Memory Barriers Are Like Source Control Operations

From: http://preshing.com/20120710/memory-barriers-are-like-source-control-operations/

If you use source control, you’re on your way towards understanding memory ordering, an important consideration when writing lock-free code in C, C++ and other languages.

In my last post, I wrote about memory ordering at compile time, which forms one half of the memory ordering puzzle. This post is about the other half: memory ordering at runtime, on the processor itself. Like compiler reordering, processor reordering is invisible to a single-threaded program. It only becomes apparent when lock-free techniques are used – that is, when shared memory is manipulated without any mutual exclusion between threads. However, unlike compiler reordering, the effects of processor reordering are only visible in multicore and multiprocessor systems.

You can enforce correct memory ordering on the processor by issuing any instruction which acts as a memory barrier. In some ways, this is the only technique you need to know, because when you use such instructions, compiler ordering is taken care of automatically. Examples of instructions which act as memory barriers include (but are not limited to) the following:

Certain inline assembly directives in GCC, such as the PowerPC-specific asm volatile("lwsync" ::: "memory")
Any Win32 Interlocked operation, except on Xbox 360
Many operations on C++11 atomic types, such as load(std::memory_order_acquire)
Operations on POSIX mutexes, such as pthread_mutex_lock

Just as there are many instructions which act as memory barriers, there are many different types of memory barriers to know about. Indeed, not all of the above instructions produce the same kind of memory barrier – leading to another possible area of confusion when writing lock-free code. In an attempt to clear things up to some extent, I’d like to offer an analogy which I’ve found helpful in understanding the vast majority (but not all) of possible memory barrier types.
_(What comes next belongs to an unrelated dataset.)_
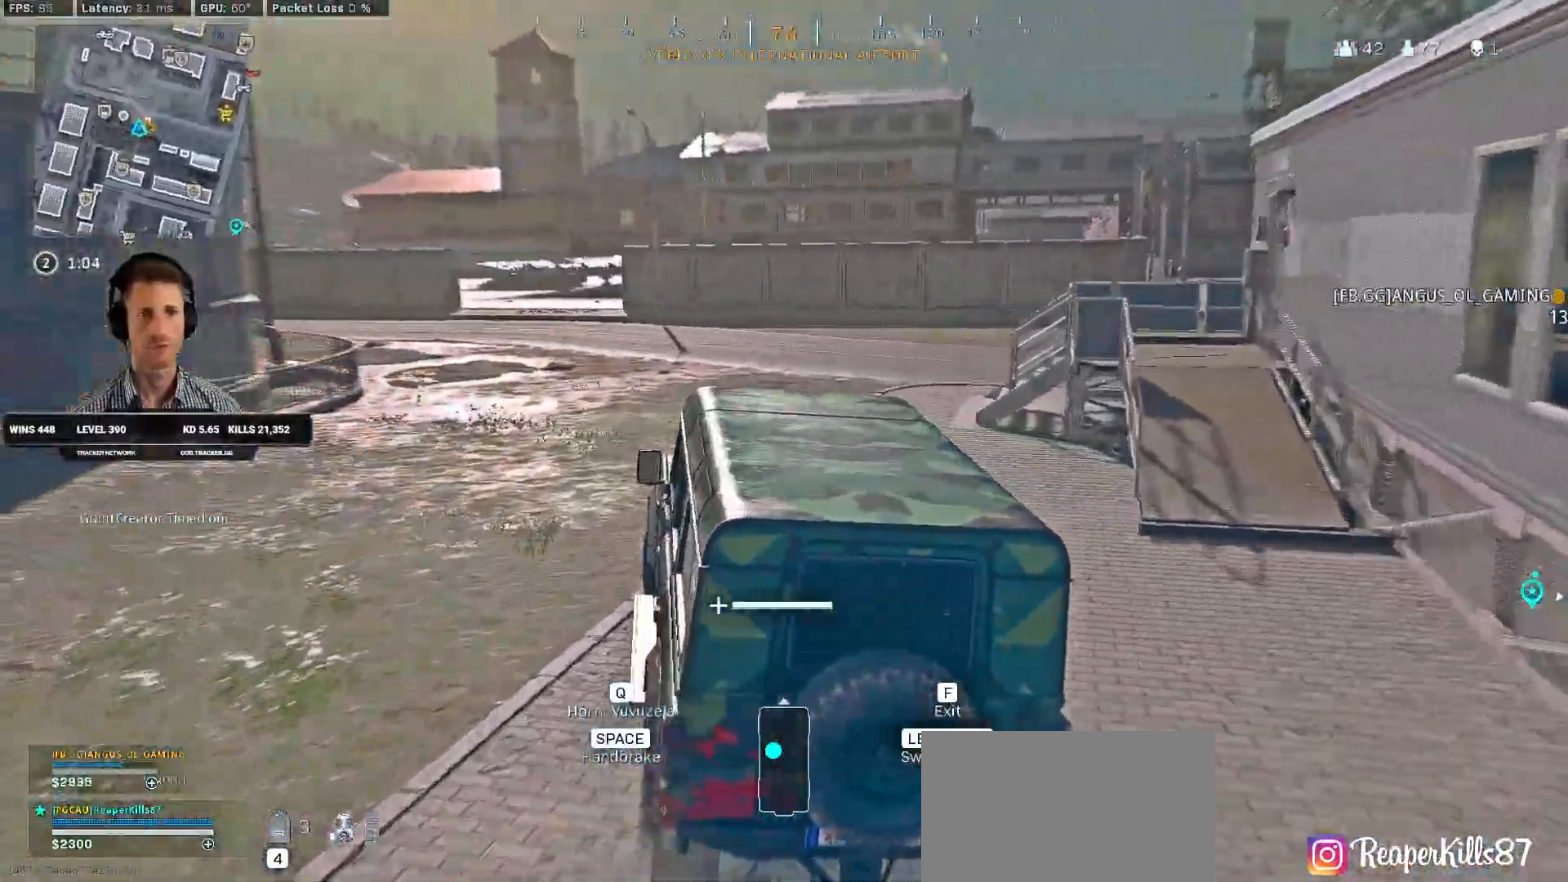
{"keys": ["d", "space", "w"], "mouse": [], "events": [[400, "d", "down"], [467, "space", "down"]]}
To begin with, consider the architecture of a typical multicore system. Here’s a device with two cores, each having 32 KiB of private L1 data cache. There’s 1 MiB of L2 cache shared between both cores, and 512 MiB of main memory.
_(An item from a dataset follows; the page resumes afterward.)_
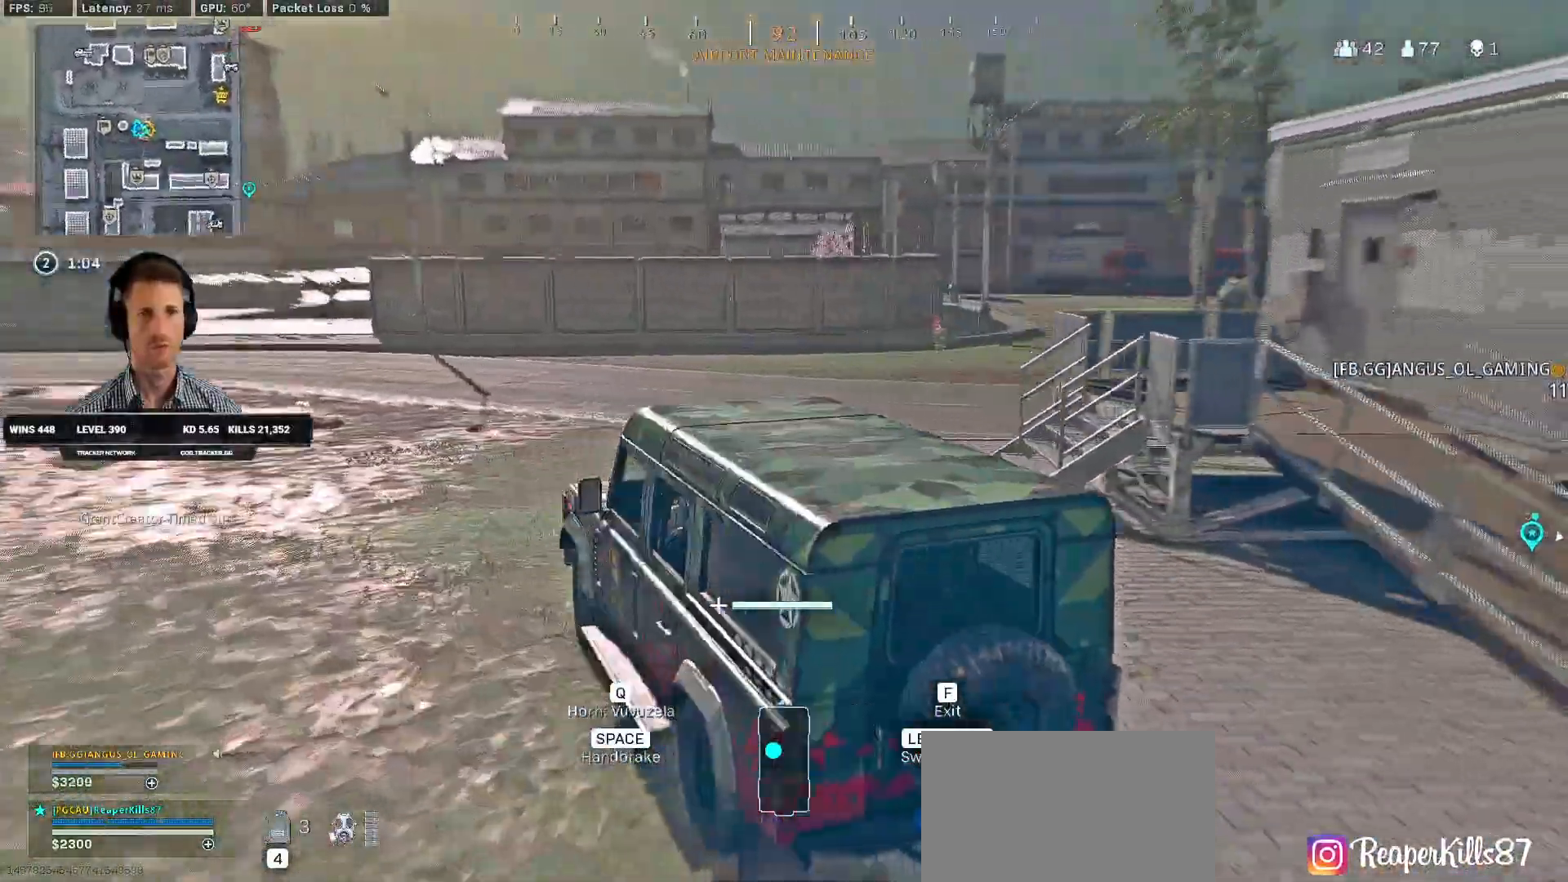
{"keys": ["d", "space"], "mouse": [], "events": [[150, "w", "up"]]}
A multicore system is a bit like a group of programmers collaborating on a project using a bizarre kind of source control strategy. For example, the above dual-core system corresponds to a scenario with just two programmers. Let’s name them Larry and Sergey.

On the right, we have a shared, central repository – this represents a combination of main memory and the shared L2 cache. Larry has a complete working copy of the repository on his local machine, and so does Sergey – these (effectively) represent the L1 caches attached to each CPU core. There’s also a scratch area on each machine, to privately keep track of registers and/or local variables. Our two programmers sit there, feverishly editing their working copy and scratch area, all while making decisions about what to do next based on the data they see – much like a thread of execution running on that core.

Which brings us to the source control strategy. In this analogy, the source control strategy is very strange indeed. As Larry and Sergey modify their working copies of the repository, their modifications are constantly leaking in the background, to and from the central repository, at totally random times. Once Larry edits the file X, his change will leak to the central repository, but there’s no guarantee about when it will happen. It might happen immediately, or it might happen much, much later. He might go on to edit other files, say Y and Z, and those modifications might leak into the respository before X gets leaked. In this manner, stores are effectively reordered on their way to the repository.

Similarly, on Sergey’s machine, there’s no guarantee about the timing or the order in which those changes leak back from the repository into his working copy. In this manner, loads are effectively reordered on their way out of the repository.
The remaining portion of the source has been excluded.